- [EXERCISE OBJECTIVE] Please gather every line of the data below that contains the string "fillet", and copy each of those lines in full.

- [INPUT RECORDS]
::::
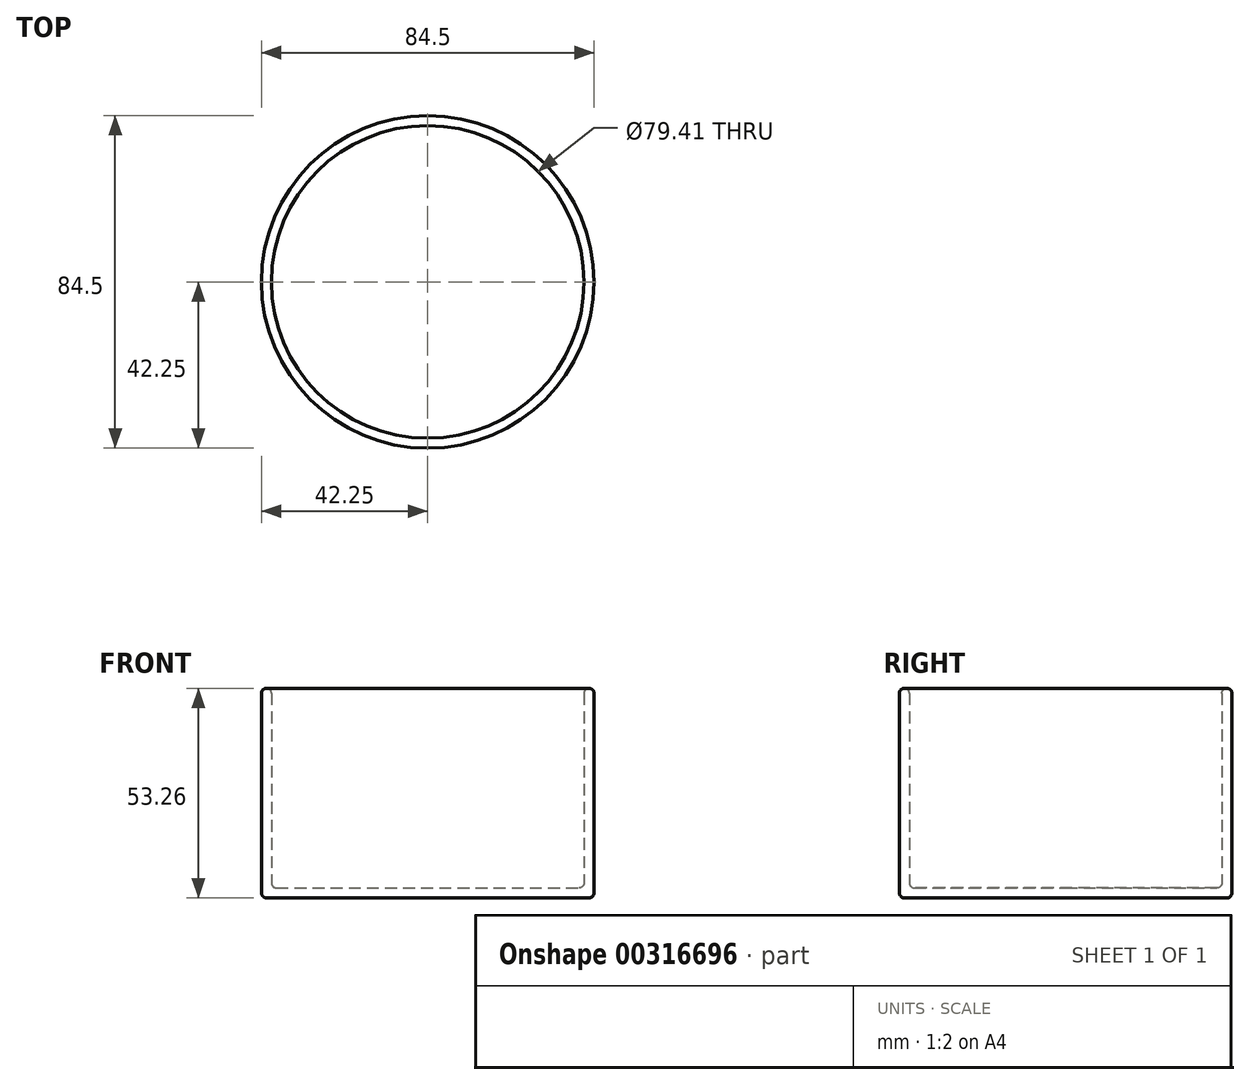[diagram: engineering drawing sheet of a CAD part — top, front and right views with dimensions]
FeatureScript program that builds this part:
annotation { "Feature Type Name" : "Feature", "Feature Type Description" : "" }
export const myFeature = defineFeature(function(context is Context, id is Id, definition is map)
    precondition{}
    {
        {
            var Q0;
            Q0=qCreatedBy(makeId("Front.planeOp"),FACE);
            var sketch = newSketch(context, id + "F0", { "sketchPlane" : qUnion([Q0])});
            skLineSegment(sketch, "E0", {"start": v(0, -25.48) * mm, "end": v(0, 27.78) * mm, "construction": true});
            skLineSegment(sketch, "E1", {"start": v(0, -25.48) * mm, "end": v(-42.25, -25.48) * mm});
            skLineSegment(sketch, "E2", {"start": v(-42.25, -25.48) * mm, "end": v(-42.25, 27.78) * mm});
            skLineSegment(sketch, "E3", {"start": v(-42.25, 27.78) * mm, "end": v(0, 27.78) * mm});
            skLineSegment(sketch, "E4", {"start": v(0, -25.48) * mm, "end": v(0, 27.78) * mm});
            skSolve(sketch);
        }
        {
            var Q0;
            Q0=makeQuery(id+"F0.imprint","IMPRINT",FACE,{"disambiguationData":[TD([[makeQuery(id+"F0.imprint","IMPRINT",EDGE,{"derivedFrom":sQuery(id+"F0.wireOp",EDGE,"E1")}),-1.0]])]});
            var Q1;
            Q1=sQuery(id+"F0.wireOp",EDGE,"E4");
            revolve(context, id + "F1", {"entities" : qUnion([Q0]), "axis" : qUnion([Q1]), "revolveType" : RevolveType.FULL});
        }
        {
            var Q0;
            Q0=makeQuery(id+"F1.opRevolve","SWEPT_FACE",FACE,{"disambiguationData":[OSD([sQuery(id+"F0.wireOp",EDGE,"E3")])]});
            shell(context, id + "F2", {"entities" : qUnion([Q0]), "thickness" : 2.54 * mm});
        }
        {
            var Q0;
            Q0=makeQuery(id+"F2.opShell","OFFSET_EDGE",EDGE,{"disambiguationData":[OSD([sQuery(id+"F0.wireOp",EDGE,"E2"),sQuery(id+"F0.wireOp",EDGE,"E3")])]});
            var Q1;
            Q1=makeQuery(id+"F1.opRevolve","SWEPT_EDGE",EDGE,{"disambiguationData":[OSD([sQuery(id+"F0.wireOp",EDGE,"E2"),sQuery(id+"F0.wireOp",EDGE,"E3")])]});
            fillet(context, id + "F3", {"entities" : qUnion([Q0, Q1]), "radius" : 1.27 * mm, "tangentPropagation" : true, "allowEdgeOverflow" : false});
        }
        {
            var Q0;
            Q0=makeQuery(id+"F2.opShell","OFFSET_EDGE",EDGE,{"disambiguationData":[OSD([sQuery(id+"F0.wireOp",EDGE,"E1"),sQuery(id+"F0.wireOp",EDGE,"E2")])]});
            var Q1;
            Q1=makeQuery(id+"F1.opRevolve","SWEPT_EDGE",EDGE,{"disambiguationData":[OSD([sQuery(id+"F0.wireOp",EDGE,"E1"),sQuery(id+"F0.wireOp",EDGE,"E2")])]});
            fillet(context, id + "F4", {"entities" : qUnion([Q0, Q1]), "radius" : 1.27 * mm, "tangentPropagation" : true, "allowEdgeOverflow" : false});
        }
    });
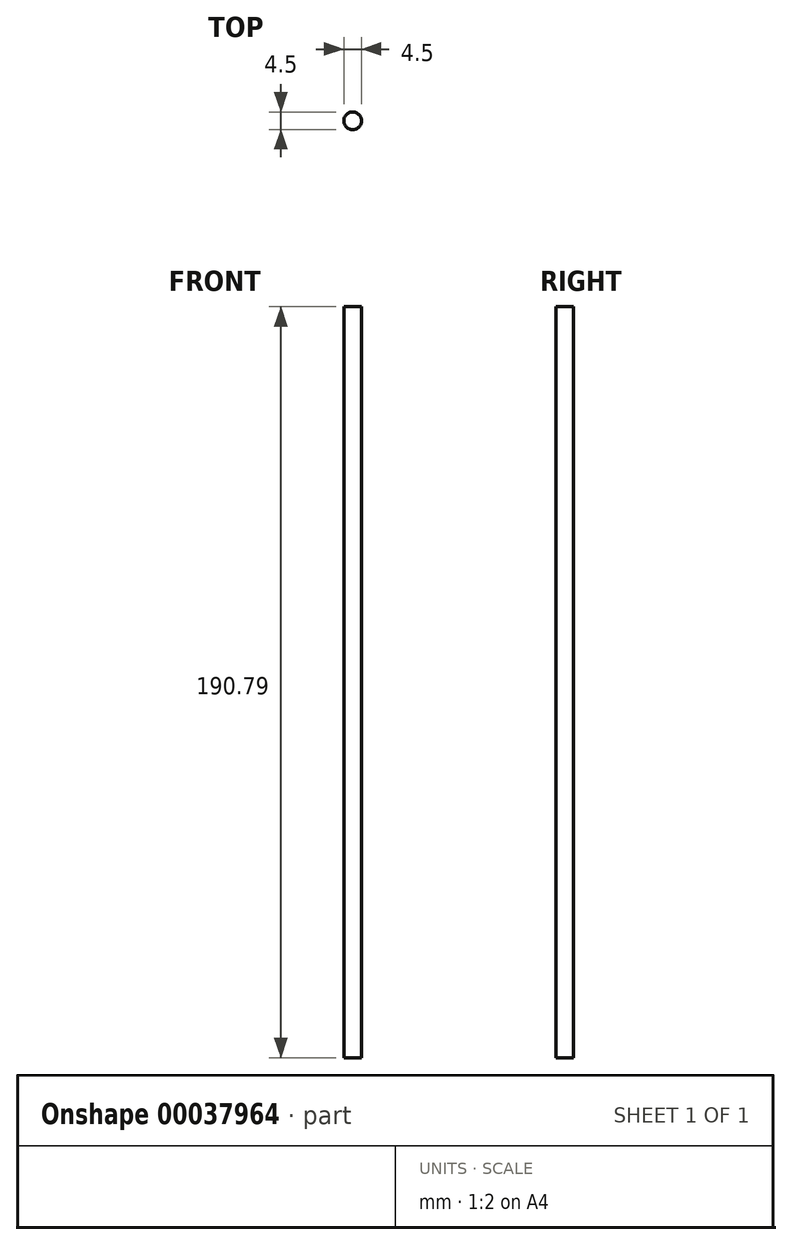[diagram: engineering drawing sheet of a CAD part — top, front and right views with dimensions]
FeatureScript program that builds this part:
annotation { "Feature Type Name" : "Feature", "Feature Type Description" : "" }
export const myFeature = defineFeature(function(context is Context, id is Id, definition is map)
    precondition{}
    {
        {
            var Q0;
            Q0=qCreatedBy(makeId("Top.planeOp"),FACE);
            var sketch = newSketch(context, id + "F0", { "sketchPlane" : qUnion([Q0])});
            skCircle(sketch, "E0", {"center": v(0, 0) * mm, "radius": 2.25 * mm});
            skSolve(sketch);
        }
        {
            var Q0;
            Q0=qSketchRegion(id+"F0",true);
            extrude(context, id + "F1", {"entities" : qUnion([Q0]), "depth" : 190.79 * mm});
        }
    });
::::
- [THE RESULT]
            fillet(context, id + "F3", {"entities" : qUnion([Q0, Q1]), "radius" : 1.27 * mm, "tangentPropagation" : true, "allowEdgeOverflow" : false});
            fillet(context, id + "F4", {"entities" : qUnion([Q0, Q1]), "radius" : 1.27 * mm, "tangentPropagation" : true, "allowEdgeOverflow" : false});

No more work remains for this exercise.